Even forgetting that the U.S. has surrounded China with military bases — close to 200 in Japan, South Korea and Central Asia alone — with 50,000 troops deployed in East Asia and the Pacific and more than 100,000 deployed in South Asia, these panicky pundits would do well to look at theDepartment of Defense’s blue skies research branch, the Defense Advanced Research Projects Agency – better known as DARPA — and think of how American military plans for weaponry in the coming decades look to the Chinese military leadership. It’s just possible that China doesn’t quite believe that DARPA’s Long Range Anti-Ship Missile is meant to take out Somali pirates, that the Triple Target Terminator isn’t geared to counter the al Qaeda air corps (which now seems to consist primarily of bomb-laced underwear or printers on commercial aircraft) and that the U.S. military really doesn’t need Magneto Hydrodynamic Explosive Munitions to fight the Taliban.
Could there be an ulterior motive for such panicked talk? Who’s to say? Yet, it might be worth noting that in 2008, FOX News’ McInerney was exposed by the New York Times as one of 75 retired military brass — most of them, like him, tied to defense contractors with a vested interest in big national security budgets — involved in a sophisticated Pentagon propaganda campaign which covertly disseminated official military “talking points” into the mainstream media.

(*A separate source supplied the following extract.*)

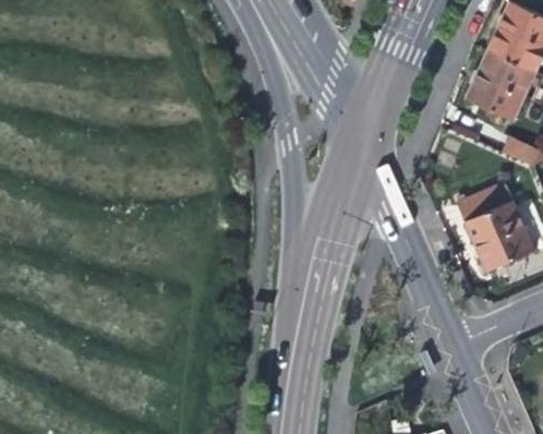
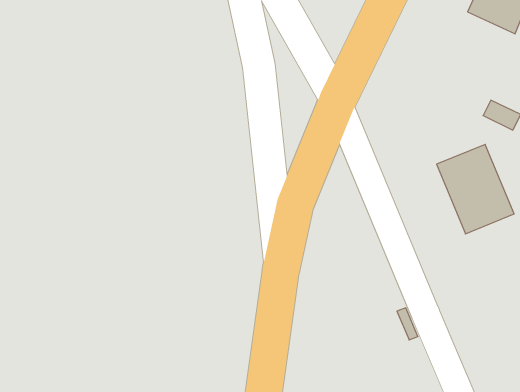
building: [467,51,534,120] -> none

If it was all in the past, we might well leave it there. But in his case, it’s notable that McInerney is at the very same media outlet, FOX News. For its part, the Washington Times didn’t even give Fisher’s affiliation, let alone explain that the think tank he works for, which supports a “strong national defense posture,” regularly does contract work for “various U.S. Congressional and Executive branch consumers” and the Department of Defense. Nor would readers be aware that it puts together studies on “East Asian security issues” for the Central Intelligence Agency and the Director of National Intelligence and analyzes Chinese military technology for the House Armed Services Committee. All of whom, I might add, depend on conflict, potential conflict, and the fear of conflict for their financial well-being — from a bigger slice of the budgetary pie for the Pentagon to defense contractor dollars for House hawks in their next reelection campaigns.